GIVEN INFORMATION |
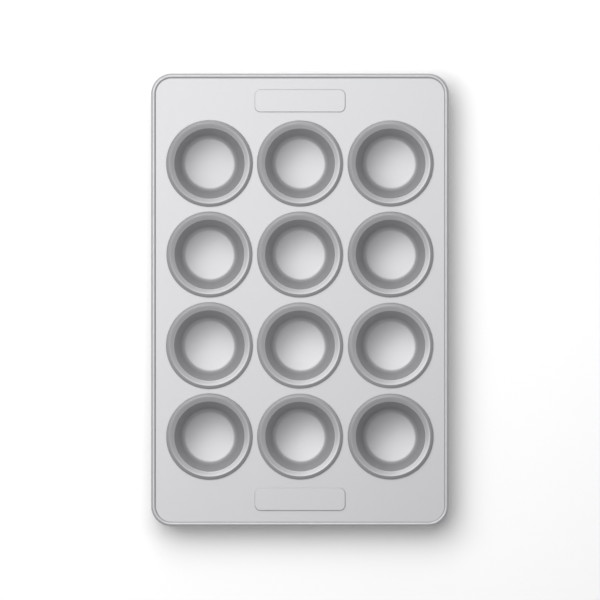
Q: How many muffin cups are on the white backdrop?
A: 12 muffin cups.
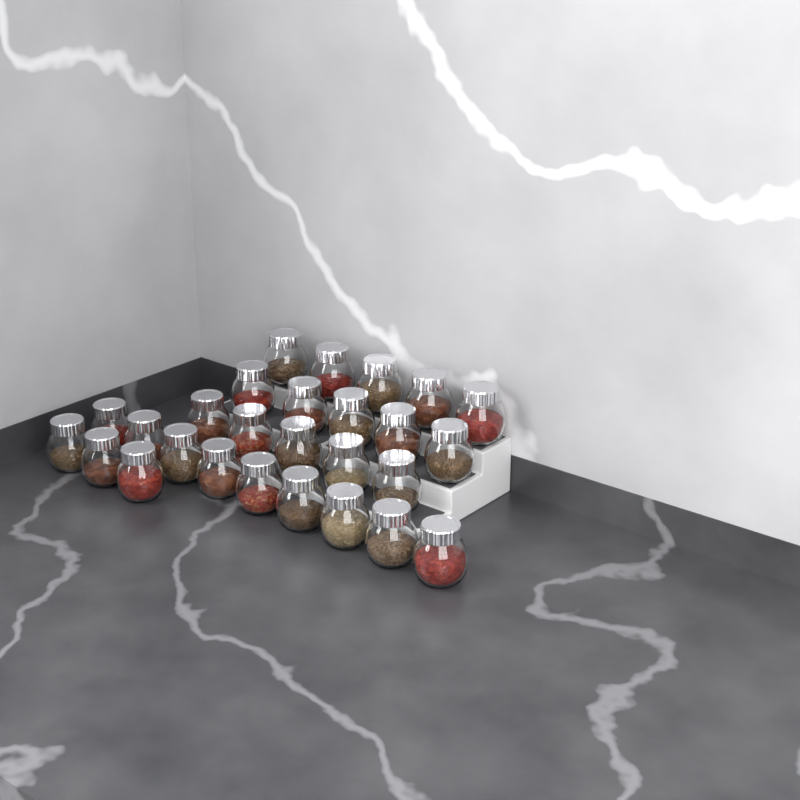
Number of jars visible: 27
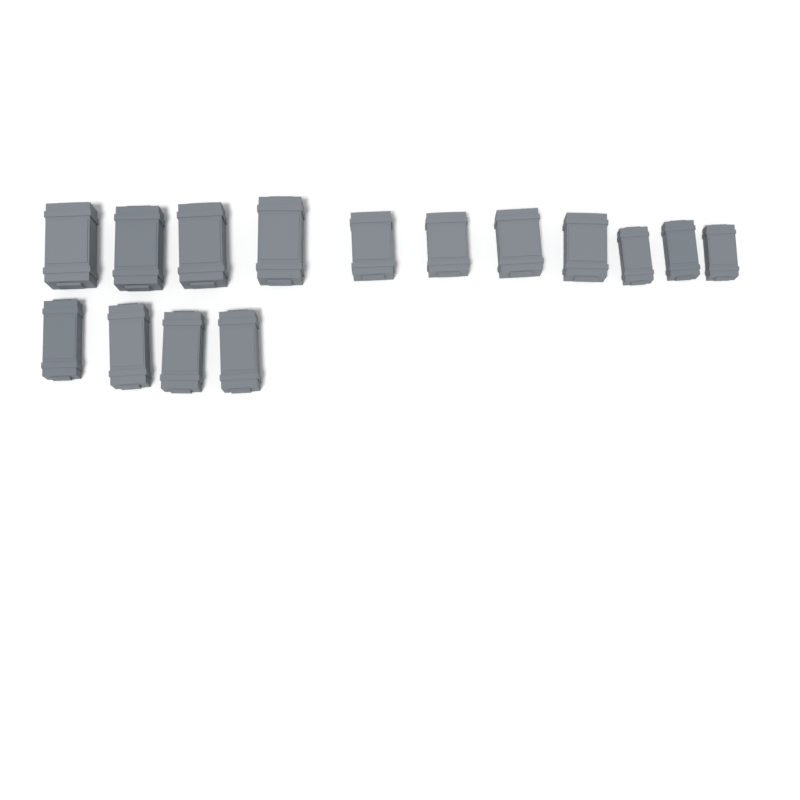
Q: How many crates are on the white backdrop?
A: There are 15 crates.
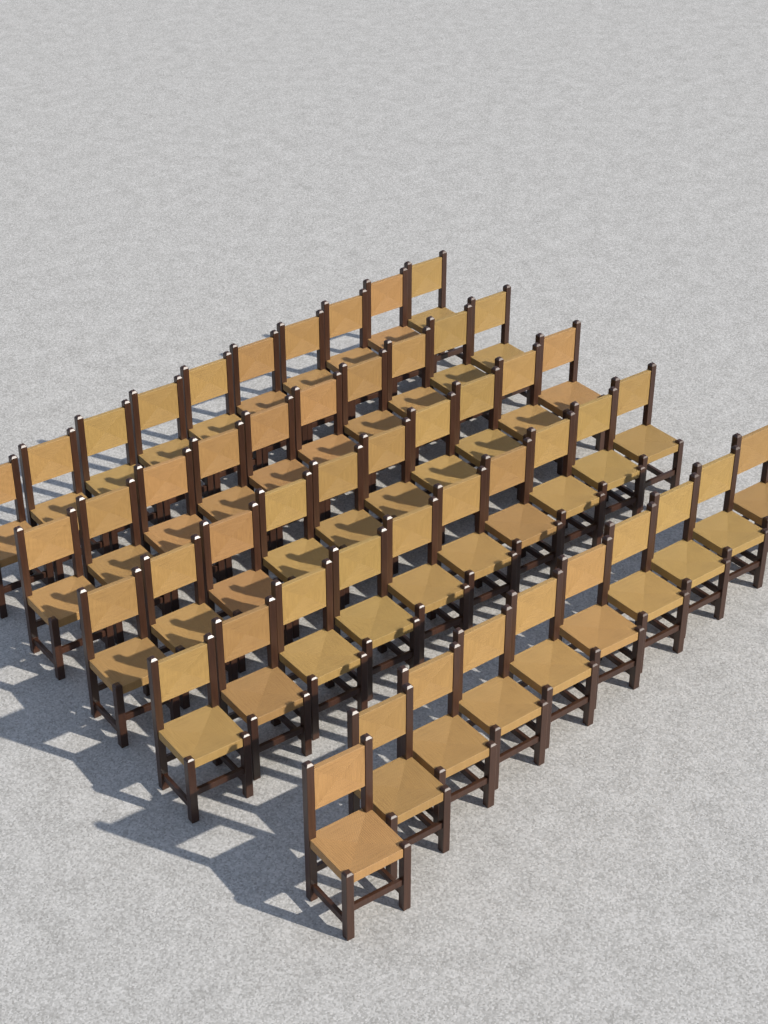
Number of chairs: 50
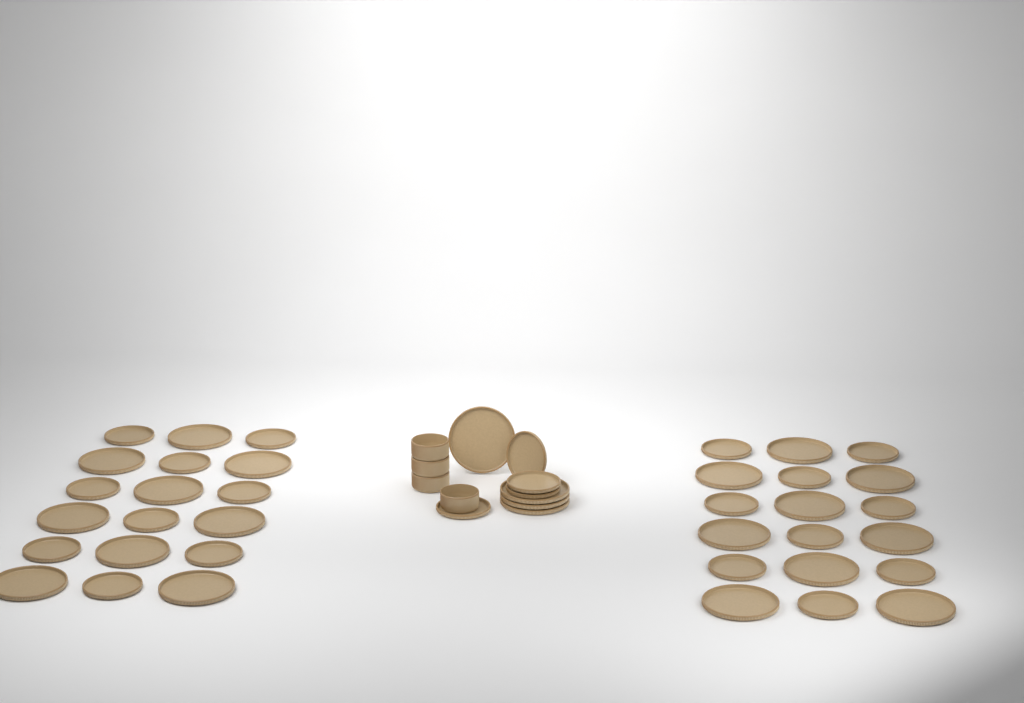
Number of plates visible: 44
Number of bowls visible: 4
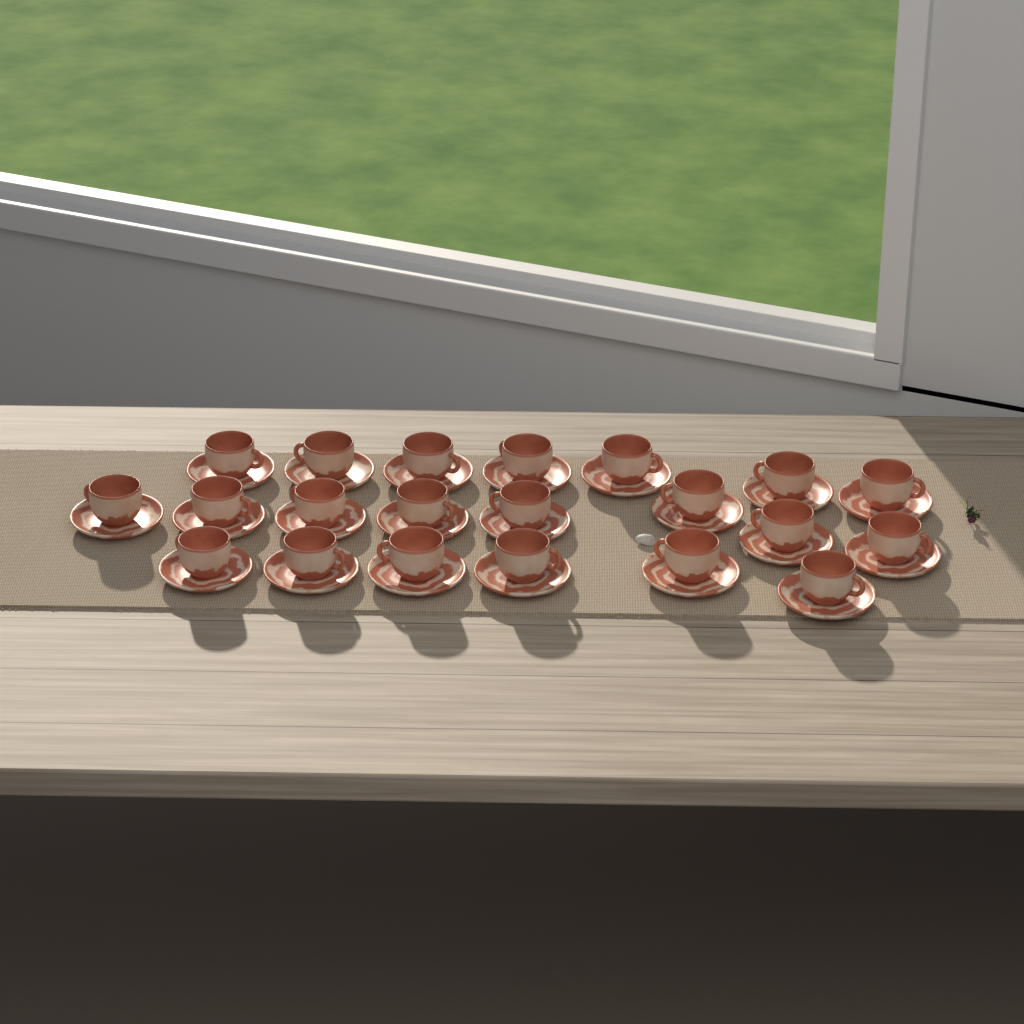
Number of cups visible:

EXERCISE | Write out everything from the line containing "Q: How many crates are on the white backdrop?" down to the end of the material, keeping each line as it is but leaving out the pictures.

ANSWER TO THE EXERCISE |
Q: How many crates are on the white backdrop?
A: There are 15 crates.
Number of chairs: 50
Number of plates visible: 44
Number of bowls visible: 4
Number of cups visible:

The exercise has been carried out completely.